My ACCU 2016 keynote video available online

Thu May 19 05:04:31 PDT 2016

On 5/19/16 4:12 AM, Jens Müller wrote:
> The code applying the sentinel optimization assumes mutability of
> the input. That needs to be checked for.

Indeed. As I mentioned after discussing find, I didn't worry about those 
checks assuming they were obvious.

> That's fine for partition
> because that is assumed to be in-place. But for other algorithms it's
> not so obvious. It's sad that the optimization works only for
> non-const input.

Several optimizations only apply to mutable data. Others apply to 
immutable data. It's the way things go.

> I didn't get the idea behind sentinels for sparse dot product. I picked the
> smallest of the last elements (so you need bidirectional ranges) and fix
> up as
> needed. For gdc I get a speedup (baseline over new implementation) of
> 1.2 in
> best case and >1.0 in worst case. On average it's about 1.1 I would say. I
> expected more. How would you approach sentinels with the sparse dot
> product. Can
> you elaborate the idea from the video? I didn't get it.

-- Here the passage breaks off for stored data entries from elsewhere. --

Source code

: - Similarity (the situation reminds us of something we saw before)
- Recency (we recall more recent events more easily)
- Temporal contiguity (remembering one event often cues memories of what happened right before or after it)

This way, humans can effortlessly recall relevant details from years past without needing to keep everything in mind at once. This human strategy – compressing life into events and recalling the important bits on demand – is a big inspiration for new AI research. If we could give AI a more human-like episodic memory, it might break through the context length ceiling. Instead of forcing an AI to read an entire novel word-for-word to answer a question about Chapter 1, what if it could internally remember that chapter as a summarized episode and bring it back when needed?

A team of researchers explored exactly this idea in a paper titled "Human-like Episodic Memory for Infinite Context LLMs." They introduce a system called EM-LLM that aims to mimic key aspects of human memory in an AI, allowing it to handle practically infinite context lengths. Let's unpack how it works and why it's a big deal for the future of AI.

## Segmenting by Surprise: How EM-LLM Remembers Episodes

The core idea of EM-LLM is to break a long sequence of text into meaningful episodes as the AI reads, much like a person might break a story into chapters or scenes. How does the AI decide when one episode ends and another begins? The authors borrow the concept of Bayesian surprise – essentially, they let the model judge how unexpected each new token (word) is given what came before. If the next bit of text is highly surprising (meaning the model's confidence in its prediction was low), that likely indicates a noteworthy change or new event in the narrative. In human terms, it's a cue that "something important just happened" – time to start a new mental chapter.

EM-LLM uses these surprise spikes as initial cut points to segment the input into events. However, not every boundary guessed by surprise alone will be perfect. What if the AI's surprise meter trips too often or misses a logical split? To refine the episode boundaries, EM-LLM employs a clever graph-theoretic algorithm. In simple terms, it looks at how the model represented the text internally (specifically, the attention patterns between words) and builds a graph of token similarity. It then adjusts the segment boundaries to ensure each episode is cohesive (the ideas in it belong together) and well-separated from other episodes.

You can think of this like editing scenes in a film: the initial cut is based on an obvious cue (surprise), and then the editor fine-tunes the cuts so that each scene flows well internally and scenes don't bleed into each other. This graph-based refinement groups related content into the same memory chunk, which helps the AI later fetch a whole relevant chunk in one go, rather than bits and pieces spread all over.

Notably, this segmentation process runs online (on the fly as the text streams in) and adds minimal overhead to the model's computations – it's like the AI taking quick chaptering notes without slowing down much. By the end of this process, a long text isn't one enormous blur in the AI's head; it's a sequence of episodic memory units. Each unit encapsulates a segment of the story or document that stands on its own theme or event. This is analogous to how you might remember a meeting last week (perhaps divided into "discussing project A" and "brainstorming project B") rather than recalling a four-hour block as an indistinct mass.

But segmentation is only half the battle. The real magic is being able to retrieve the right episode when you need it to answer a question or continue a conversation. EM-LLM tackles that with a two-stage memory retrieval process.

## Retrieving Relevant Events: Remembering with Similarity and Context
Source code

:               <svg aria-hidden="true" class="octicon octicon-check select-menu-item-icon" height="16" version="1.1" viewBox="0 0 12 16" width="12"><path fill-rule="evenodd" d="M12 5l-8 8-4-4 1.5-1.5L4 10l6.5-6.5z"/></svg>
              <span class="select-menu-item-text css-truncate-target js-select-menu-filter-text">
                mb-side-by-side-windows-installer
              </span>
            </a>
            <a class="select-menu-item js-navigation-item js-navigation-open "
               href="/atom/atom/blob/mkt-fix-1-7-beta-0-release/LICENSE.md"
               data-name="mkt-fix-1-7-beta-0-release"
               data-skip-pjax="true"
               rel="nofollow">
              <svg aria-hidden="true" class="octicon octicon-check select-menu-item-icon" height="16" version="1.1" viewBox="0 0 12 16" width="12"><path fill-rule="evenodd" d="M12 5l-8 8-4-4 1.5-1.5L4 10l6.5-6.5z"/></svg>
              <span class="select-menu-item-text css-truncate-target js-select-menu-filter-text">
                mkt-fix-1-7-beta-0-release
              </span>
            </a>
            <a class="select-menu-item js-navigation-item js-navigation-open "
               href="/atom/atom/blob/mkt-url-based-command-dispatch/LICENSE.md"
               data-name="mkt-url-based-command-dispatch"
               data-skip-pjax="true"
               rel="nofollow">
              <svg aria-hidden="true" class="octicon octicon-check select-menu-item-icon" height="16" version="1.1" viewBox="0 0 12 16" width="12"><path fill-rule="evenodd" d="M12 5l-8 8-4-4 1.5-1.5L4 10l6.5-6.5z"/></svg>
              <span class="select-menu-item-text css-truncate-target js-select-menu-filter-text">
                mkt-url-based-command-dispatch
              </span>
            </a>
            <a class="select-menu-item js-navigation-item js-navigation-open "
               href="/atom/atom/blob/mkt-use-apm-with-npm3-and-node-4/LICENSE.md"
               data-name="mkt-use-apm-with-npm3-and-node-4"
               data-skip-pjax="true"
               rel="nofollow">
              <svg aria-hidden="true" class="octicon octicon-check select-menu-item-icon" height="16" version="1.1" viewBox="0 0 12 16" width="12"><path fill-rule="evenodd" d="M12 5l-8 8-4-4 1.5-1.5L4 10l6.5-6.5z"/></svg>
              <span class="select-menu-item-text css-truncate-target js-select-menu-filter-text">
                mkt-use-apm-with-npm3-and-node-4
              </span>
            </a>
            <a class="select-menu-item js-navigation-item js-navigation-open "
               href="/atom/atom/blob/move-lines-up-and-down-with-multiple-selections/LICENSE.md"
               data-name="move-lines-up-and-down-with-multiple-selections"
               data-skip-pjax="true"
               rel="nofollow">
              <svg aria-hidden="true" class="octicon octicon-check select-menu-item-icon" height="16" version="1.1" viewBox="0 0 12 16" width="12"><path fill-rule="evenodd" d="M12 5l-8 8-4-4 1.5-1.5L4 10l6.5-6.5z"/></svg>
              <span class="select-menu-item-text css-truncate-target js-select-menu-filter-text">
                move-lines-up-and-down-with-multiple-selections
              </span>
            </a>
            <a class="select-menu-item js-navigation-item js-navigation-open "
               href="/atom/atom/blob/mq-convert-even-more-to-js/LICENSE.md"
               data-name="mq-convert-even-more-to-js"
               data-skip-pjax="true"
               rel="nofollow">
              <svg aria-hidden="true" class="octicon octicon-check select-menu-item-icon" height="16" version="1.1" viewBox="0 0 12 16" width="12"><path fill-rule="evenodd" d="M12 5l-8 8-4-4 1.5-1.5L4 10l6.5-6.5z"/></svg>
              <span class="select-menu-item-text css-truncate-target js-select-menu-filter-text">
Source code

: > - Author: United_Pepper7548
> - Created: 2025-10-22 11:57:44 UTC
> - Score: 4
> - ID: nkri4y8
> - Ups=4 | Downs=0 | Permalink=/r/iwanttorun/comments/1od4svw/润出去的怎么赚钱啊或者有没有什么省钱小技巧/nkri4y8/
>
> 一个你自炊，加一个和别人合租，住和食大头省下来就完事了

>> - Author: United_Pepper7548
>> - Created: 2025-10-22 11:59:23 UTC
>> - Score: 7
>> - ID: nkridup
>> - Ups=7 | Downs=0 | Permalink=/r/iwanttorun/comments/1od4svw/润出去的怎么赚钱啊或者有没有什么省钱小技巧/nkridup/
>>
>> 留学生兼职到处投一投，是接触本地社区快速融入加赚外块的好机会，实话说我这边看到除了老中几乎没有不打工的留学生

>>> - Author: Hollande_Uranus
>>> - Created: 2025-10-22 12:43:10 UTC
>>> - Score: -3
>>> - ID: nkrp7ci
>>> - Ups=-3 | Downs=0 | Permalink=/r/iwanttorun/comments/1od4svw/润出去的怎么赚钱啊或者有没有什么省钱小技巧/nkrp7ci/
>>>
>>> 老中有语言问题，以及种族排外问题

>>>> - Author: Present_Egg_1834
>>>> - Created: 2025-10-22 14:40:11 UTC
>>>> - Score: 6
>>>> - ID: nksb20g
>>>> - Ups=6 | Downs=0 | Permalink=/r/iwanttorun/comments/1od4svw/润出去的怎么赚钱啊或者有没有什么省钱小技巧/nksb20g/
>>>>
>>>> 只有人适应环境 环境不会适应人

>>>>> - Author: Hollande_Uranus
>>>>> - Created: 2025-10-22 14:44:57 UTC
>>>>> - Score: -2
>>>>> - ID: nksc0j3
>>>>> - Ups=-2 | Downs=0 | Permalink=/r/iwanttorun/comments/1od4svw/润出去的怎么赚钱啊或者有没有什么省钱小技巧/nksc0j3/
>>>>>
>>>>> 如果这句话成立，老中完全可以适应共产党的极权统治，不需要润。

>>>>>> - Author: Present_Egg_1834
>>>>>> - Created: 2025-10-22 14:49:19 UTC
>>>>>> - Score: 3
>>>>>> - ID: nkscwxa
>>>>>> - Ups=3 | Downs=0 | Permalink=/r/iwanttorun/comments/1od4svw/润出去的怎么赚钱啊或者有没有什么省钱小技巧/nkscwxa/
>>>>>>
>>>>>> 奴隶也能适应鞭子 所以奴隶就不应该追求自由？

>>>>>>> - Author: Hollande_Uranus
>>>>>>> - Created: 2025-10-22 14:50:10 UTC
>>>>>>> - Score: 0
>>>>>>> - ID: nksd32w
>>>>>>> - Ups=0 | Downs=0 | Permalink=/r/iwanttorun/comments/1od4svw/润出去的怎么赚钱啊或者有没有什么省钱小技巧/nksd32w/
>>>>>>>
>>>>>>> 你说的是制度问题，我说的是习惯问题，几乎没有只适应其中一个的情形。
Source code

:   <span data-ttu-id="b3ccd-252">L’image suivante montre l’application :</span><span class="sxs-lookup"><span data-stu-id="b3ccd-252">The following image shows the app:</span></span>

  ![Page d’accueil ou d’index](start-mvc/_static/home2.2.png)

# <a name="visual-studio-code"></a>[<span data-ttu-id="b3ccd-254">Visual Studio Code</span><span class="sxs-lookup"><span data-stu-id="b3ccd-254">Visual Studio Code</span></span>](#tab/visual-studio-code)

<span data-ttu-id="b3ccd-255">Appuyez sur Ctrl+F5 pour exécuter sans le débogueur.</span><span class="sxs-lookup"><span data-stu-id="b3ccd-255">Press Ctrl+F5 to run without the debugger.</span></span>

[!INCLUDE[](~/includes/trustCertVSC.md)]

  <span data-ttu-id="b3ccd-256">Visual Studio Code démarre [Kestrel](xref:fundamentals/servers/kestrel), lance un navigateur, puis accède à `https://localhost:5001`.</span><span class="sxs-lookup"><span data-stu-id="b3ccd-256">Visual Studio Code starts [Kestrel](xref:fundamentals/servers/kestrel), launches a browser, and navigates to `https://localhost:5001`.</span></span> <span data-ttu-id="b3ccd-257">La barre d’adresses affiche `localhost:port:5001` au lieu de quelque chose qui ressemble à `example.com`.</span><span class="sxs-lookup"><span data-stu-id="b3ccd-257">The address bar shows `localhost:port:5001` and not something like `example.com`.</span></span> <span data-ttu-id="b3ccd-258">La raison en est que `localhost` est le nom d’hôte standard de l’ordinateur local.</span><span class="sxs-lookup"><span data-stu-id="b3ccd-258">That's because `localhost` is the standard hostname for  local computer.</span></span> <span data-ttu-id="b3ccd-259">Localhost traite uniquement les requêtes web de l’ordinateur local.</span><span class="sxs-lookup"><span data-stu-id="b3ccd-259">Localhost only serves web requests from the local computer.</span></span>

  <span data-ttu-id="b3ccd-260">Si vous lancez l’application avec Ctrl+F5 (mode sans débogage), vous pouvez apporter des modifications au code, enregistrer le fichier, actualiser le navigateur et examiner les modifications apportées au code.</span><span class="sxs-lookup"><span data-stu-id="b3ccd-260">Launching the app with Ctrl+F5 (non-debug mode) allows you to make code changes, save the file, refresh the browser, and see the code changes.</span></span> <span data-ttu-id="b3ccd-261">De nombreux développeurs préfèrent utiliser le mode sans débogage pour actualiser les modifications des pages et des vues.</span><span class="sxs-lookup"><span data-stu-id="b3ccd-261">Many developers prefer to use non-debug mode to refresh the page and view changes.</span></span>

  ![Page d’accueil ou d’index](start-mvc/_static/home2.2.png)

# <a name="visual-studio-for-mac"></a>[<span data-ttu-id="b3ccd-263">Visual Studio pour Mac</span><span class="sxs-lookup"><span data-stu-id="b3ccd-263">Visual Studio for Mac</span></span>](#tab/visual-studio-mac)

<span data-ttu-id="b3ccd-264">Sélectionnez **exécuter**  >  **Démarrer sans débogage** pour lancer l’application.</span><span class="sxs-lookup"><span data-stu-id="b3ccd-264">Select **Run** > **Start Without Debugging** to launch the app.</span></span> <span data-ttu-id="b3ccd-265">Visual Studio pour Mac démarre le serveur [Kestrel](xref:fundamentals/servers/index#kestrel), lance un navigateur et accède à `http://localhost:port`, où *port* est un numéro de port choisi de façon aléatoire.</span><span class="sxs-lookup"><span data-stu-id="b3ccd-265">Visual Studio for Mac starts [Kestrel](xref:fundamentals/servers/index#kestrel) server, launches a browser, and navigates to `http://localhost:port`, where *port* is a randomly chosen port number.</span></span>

That's the idea - to only need to bounds check on one of the three 
possibilities.

What test data did you use?

10%-20% win on dot product is significant because for many algorithms 
dot product is a kernel and dominates everything else. For those any win 
goes straight to the bottom line.

> The base line (dot1 in the graphs) is the straightforward version
>
> ---
> size_t i,j = 0;
> double sum = 0;
> while (i < a.length && j < b.length)
> {
>      if (a[i].index < b[j].index) i++;
>      else if (a[i].index > b[j].index) j++;
>      else
>      {
>          assert(a[i].index == b[j].index);
>          sum += a[i].value * b[j].value;
>          i++;
>          j++;
>      }
> }
> return sum;
> ---

That does redundant checking. There's a better baseline:

---
if (a.length == 0 || b.length == 0)
     return 0;
const amax = a.length - 1, bmax = b.length - 1;
size_t i,j = 0;
double sum = 0;
for (;;)
{
     if (a[i].index < b[j].index) {
         if (i++ == amax) break;
     }
     else if (a[i].index > b[j].index) {
         bumpJ: if (j++ == bmax) break;
     }
     else
     {
         assert(a[i].index == b[j].index);
         sum += a[i].value * b[j].value;
         if (i++ == amax) break;
         goto bumpJ;
     }
}
return sum;
---

Then if you add the sentinel you only need the bounds tests in the third 
case.

> BTW the effects vary greatly for different compilers.
> For example with dmd the optimized version is slowest. The baseline is
> best. Weird. With gdc the optimized is best and gdc's code is always
> faster than dmd's code. With ldc it's really strange. Slower than dmd. I
> assume I'm doing something wrong here.
>
> Used compiler flags
> dmd v2.071.0
> -wi -dw -g -O -inline -release -noboundscheck
> gdc (crosstool-NG 203be35 - 20160205-2.066.1-e95a735b97) 5.2.0
> -Wall  -g -O3 -fomit-frame-pointer -finline-functions -frelease
> -fno-bounds-check -ffast-math
> ldc (0.15.2-beta2) based on DMD v2.066.1 and LLVM 3.6.1
> -wi -dw -g -O3 -enable-inlining -release -boundscheck=off
>
> Am I missing some flags?

These look reasonable.

> I uploaded my plots.
> - running time https://www.scribd.com/doc/312951947/Running-Time
> - speed up https://www.scribd.com/doc/312951964/Speedup

What is dot2? Could you please redo the experiments with the modified 
code as well?

Thanks!

Andrei